Monsieur [A], demandeur, conservera la charge des dépens.
PAR CES MOTIFS
Le juge des référés statuant après débats en audience publique, en premier ressort, par ordonnance réputée contradictoire, prononcée par mise à disposition au greffe,
ORDONNE une mesure de consultation et commet pour y procéder :
Madame [L] [J]
— expert près la Cour d’appel de [Localité 12] -
Demeurant [Adresse 4]
[Localité 6]
OU À DÉFAUT,
Monsieur [E] [K] [F]
— expert près la Cour d’appel de [Localité 12] –
Demeurant [Adresse 5]
[Localité 8]
Avec mission, en se conformant aux règles du Code de procédure civile, de :
1°) Se rendre sur les lieux situés [Adresse 1] à [Localité 11], en présence des parties et de leurs conseils juridiques ou techniques ou ceux-ci ayant été dûment convoqués ;
2°) Recueillir et consigner les explications des parties, prendre connaissance des documents de la cause, se faire remettre par les parties ou par des tiers tous autres documents utiles, et effectuer d’initiative toutes diligences ou vérifications lui paraissant nécessaires à la solution du litige ;
3°) Examiner les désordres allégués dans l’assignation et dans les pièces annexes, les décrire, en indiquer la nature, l’importance, la date d’apparition et en rechercher la ou les causes ;
4°) Rechercher et décrire les désordres et défauts d’exécution, notamment tels que listés dans le courriel de monsieur [I] [H], gérant de la société TOUT&CLAIR en date du 12 novembre 2024 ;
5°) Décrire l’état de l’installation de pompe à chaleur de monsieur [G] [A] fournie et posée par la société G.E.A.T,
6°) Dire si cette installation, tant dans sa conception que dans son exécution, est conforme aux règles de l’art ;
7°) Dans la négative, indiquer les travaux de nature à y remédier, en évaluer le coût, la durée et les contraintes pouvant en résulter pour les occupants, au besoin en s’appuyant sur des devis fournis par les parties et en expliquant précisément les solutions envisageables ;
8°) Donner tous les éléments techniques et de fait permettant d’identifier l’origine des désordres, les responsabilités encourues, le coût des travaux de reprise, et le compte entre les parties ;
9°) Plus généralement, donner tous éléments pouvant apparaître utiles à la solution du litige.
DIT que le consultant commis pourra sur simple présentation de la présente ordonnance requérir la communication, soit par les parties, soit par des tiers de tous documents relatifs à cette affaire.

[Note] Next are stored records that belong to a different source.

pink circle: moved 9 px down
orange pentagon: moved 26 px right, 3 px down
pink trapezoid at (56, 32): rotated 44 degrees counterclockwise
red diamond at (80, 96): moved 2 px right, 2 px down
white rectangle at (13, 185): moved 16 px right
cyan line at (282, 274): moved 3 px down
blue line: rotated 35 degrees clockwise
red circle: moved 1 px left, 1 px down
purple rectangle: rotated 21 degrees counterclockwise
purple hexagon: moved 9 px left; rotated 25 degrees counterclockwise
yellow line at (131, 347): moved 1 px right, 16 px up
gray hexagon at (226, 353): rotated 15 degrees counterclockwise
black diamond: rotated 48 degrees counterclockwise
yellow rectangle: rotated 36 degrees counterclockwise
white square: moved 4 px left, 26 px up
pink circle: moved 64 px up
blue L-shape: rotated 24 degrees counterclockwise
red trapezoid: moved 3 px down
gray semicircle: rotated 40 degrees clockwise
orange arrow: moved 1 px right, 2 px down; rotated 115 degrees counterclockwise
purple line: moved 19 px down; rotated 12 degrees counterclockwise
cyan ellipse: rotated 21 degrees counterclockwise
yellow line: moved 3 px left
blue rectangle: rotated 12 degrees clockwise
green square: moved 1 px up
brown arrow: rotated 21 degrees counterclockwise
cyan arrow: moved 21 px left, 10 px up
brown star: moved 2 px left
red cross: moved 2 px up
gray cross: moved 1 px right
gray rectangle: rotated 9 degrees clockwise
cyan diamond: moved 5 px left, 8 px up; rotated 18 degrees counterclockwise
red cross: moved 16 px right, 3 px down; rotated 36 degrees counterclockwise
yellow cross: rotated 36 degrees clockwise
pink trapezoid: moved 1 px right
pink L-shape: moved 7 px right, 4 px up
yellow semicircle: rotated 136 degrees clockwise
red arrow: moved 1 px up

DIT que le consultant commis, saisi par le greffe, devra accomplir sa mission en présence des parties ou elles dûment convoquées, étant précisé que celles-ci pourront faire état de leurs observations à l’occasion de cette unique réunion, sans obligation pour le consultant de répondre aux dires des parties,
DIT que le consultant commis devra déposer rapport de ses opérations avant le 1er juillet 2025, date de rigueur, sauf prorogation des opérations dûment autorisée par le juge sur demande du consultant,
DIT que monsieur [G] [A] fera l’avance des frais de consultation et devra consigner au greffe une provision de 1200,00 euros TTC avant le 31 mars 2025,
RAPPELLE qu’à défaut de consignation dans le délai et selon les modalités imparties, la désignation du consultant sera caduque à moins que le juge, à la demande d’une des parties se prévalant d’un motif légitime, ne décide une prorogation du délai ou un relevé de la caducité,
DIT que le consultant devra commencer ses opérations de consultation dès qu’il sera averti que les parties ont consigné la provision mise à leur charge,
DIT que le magistrat spécialement désigné suivra le déroulement de cette mesure de consultation,
DIT n’y avoir lieu à l’application de l’article 700 du Code de procédure civile,
LAISSE les dépens à la charge de monsieur [G] [A],
RAPPELLE que la présente décision est exécutoire à titre provisoire.